_The task_
Transcribe every line of the material below without change, apart from dropping the pictures.

_Data to examine_

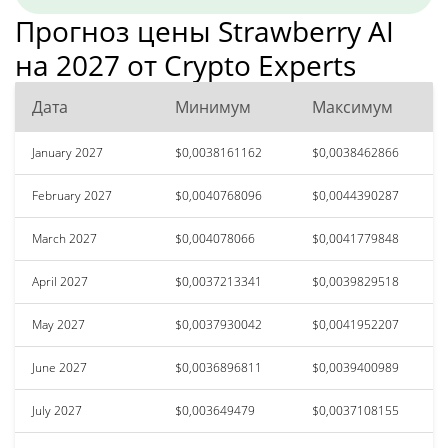
Прогноз цены Strawberry AI
на 2027 от Crypto Experts
Дата
Минимум
Максимум
January 2027
$0,0038161162
$0,0038462866
February 2027
$0,0040768096
$0,0044390287
March 2027
$0,004078066
$0,0041779848
April 2027
$0,0037213341
$0,0039829518
May 2027
$0,0037930042
$0,0041952207
June 2027
$0,0036896811
$0,0039400989
July 2027
$0,003649479
$0,0037108155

_Output for this task_
Прогноз цены Strawberry AI
на 2027 от Crypto Experts
Дата
Минимум
Максимум
January 2027
$0,0038161162
$0,0038462866
February 2027
$0,0040768096
$0,0044390287
March 2027
$0,004078066
$0,0041779848
April 2027
$0,0037213341
$0,0039829518
May 2027
$0,0037930042
$0,0041952207
June 2027
$0,0036896811
$0,0039400989
July 2027
$0,003649479
$0,0037108155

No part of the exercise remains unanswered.